TiO2 NPs/h-BN: Preparation and catalytic activities of a novel AP catalyst.

The thermal decomposition performance of an oxidizer directly determines the thrust and specific impulse properties of the solid propellant. Hexagonal boron nitride (h-BN) has the characteristics of high catalytic activity and good stability, which can improve the heat release and decomposition temperature of the oxidant, and then improve the energy performance of the propellant. In this study, a novel hybrid material TiO2 NPs/h-BN was successfully prepared by in situ growth, and it was found that when 5 wt.% TiO2 NPs/h-BN was added, the initial decomposition temperature of ammonium perchlorate (AP) decreased by 67.6°C. Due to the addition of TiO2, the gap between the h-BN layers as well as the specific surface increased, which optimized its thermocatalytic performance, and it also proposed a catalytic mechanism for the thermal decomposition process of AP.

Introduction

Solid propellants consisted of oxidants, binders, metal burners, and other additional components. Among them, the oxidant, as the source of oxygen required for propellant combustion, occupied more than 70% of the propellant, and its thermal decomposition performance had a great influence on the combustion of the propellant.

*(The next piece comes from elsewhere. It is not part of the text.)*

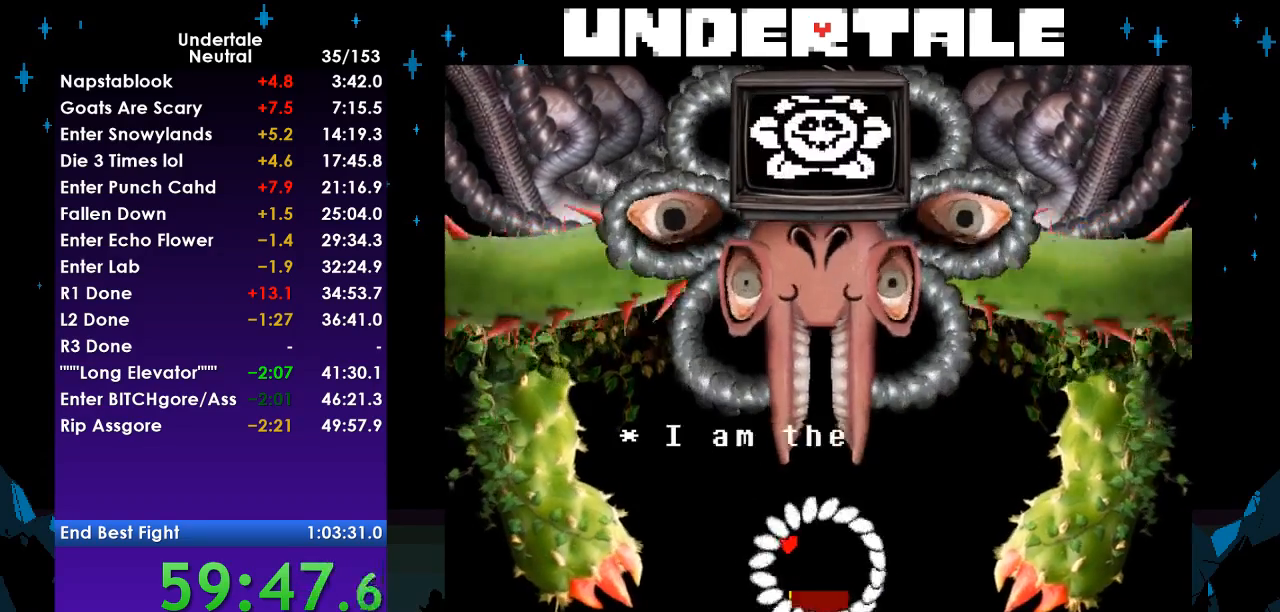
{"keys": ["return"], "events": [[33, "z", "down"], [133, "return", "down"], [133, "z", "up"], [233, "return", "up"], [233, "z", "down"], [300, "return", "down"], [300, "z", "up"], [367, "return", "up"], [367, "z", "down"], [467, "return", "down"], [467, "z", "up"]]}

Among these oxidants, AP had the advantages of high effective oxygen content and high density and was one of the most commonly used oxidants in solid propellants (Li et al., 2021). However, the properties of AP, such as high thermal decomposition temperature, high reaction activation energy, low heat release, and non-concentrated heat release, were important factors restricting the development of high-energy solid propellants (Huang et al., 2021). Therefore, in order to meet the needs of modern aerospace technology and the world arms race for high-energy solid propellants, it is necessary to improve the thermal decomposition performance of AP (Li et al., 2020a).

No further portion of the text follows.